The snow was as high as the window. He stepped up on the dryer, put his gloves on, pushed the window up, and started to work through it. Not easy: he was wearing too much clothing and kept getting hung up. He struggled, pushing with his feet, and then with his hands, and finally dragged his feet through the window. He was lying flat on his stomach, covered with the sheet, in fourteen inches of snow.

He began low-crawling his way forward, like a worm, nearly invisible in the dark. He was headed straight out to the back of the lot. LUCAS SAID, "If he's upstairs, and I don't know why an old lady would want to have her bedroom upstairs… if he's upstairs, you could come in from the side of the house where the roof comes down. You know what I mean? He can't see out that way."

Nelson, the SWAT commander, said, "Yeah, we could do that, but if he saw our guy… if he's moved downstairs, he could be looking out a window, our guy would be dead meat."

Nelson's radio burped and he put it to his face and said, "Yeah?" Listened, and said, "Can you get over there? Okay. Stay right where you are. I'm going to alert everybody. We'll be there with you in a minute… Sure it wasn't a dog? Okay."

He said to Lucas, Marcy, and the chief, "Billy Harris thinks somebody, or something, might have just hit the fence in Wilson's backyard.
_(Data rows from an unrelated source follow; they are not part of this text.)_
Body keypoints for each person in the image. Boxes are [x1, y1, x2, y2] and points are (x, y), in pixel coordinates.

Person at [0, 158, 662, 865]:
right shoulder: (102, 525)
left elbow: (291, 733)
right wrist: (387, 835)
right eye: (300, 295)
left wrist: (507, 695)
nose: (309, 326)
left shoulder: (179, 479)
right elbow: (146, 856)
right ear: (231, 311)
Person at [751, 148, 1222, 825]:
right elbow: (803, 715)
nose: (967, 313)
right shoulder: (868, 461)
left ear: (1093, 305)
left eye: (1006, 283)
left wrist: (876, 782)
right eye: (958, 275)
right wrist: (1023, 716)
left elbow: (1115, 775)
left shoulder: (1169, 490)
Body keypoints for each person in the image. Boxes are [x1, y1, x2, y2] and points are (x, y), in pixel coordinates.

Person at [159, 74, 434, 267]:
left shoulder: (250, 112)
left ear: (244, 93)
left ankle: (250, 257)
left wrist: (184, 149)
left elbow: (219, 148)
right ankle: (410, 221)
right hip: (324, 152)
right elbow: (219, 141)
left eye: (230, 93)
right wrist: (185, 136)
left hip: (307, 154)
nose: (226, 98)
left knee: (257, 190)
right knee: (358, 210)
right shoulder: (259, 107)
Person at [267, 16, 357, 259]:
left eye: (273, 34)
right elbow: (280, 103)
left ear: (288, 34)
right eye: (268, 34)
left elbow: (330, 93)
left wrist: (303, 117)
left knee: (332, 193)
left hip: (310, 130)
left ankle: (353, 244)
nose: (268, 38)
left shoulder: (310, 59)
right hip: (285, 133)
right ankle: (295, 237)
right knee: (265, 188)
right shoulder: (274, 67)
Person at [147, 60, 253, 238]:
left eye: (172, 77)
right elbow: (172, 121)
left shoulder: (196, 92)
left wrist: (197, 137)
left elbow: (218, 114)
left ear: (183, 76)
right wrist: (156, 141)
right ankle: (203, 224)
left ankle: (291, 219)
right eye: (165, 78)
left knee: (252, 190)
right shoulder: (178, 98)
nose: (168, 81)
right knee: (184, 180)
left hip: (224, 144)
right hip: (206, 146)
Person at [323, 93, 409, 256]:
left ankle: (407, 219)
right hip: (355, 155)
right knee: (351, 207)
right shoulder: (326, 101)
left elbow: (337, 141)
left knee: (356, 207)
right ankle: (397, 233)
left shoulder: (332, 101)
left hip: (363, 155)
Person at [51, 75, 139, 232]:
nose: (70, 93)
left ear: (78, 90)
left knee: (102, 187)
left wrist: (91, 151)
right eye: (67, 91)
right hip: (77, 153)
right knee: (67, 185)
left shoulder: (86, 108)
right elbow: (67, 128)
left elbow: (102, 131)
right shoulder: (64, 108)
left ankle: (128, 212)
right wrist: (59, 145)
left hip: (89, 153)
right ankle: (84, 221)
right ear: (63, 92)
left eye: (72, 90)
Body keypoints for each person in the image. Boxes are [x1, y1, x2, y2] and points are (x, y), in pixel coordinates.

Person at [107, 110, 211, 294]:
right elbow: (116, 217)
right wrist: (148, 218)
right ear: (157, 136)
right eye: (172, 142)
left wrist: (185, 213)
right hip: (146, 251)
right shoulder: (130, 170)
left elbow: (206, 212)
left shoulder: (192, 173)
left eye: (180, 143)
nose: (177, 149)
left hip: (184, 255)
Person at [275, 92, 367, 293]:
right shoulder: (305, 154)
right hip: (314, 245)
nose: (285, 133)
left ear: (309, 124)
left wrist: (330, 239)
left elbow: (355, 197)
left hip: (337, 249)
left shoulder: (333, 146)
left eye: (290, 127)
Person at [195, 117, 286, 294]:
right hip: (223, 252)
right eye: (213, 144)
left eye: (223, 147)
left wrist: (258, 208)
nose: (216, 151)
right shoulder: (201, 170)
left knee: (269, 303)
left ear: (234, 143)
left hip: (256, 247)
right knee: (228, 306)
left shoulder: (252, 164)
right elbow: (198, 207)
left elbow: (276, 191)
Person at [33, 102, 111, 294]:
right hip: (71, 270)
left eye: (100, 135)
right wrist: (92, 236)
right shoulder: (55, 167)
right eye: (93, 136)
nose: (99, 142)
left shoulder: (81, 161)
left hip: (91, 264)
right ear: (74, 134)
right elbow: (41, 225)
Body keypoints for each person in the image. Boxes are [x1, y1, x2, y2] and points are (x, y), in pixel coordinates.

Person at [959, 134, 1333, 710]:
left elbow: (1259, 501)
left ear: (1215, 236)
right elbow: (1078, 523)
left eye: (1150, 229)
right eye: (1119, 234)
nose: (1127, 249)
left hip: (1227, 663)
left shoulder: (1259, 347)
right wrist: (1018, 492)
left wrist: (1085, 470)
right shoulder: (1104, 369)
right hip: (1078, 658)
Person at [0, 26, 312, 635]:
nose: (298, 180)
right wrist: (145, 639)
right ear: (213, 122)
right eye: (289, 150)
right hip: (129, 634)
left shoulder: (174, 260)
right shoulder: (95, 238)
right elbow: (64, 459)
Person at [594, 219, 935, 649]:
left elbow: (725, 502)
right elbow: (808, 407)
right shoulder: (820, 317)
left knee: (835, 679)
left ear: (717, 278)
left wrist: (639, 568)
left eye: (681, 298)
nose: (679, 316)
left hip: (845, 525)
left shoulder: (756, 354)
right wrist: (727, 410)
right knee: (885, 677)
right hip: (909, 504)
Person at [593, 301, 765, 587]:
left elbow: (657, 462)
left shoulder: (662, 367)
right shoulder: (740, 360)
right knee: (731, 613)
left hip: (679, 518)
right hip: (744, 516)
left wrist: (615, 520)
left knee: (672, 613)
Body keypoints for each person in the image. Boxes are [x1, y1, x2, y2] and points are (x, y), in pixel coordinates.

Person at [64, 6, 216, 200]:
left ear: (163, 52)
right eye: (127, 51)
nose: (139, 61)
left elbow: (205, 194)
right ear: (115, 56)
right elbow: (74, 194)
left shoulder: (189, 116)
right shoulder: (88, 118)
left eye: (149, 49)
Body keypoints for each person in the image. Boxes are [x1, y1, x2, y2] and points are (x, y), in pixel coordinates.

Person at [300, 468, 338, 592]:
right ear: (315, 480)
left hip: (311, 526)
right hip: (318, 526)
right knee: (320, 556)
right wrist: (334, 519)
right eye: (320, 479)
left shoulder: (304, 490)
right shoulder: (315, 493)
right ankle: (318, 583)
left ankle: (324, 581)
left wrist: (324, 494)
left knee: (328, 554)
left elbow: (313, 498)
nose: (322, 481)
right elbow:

He didn't see it, but he heard it, and thought he might have seen something."

"How could he get out?" Marcy asked.

"Don't know."

"Let's go look," Lucas said. "Let's get a couple guys to go with us." THEY LEFT the building at a jog, five of them, running around the block, in the night, slowed by the snow. Nelson called up Harris at the end of the second block and said, "Careful, we're coming in."

They went in single-file, groping past hedges and garbage cans; the only light was from the streetlights, and there wasn't much, not in the close-packed older houses, with grown-up trees and bushes. Harris had been set up behind a neighbor's garage at the back of the house.

They came up and he said, in a whisper, "Right there, across the yard. Something big hit the fence."

They could see the back window of the upstairs room, a dark rectangle in the barely visible house.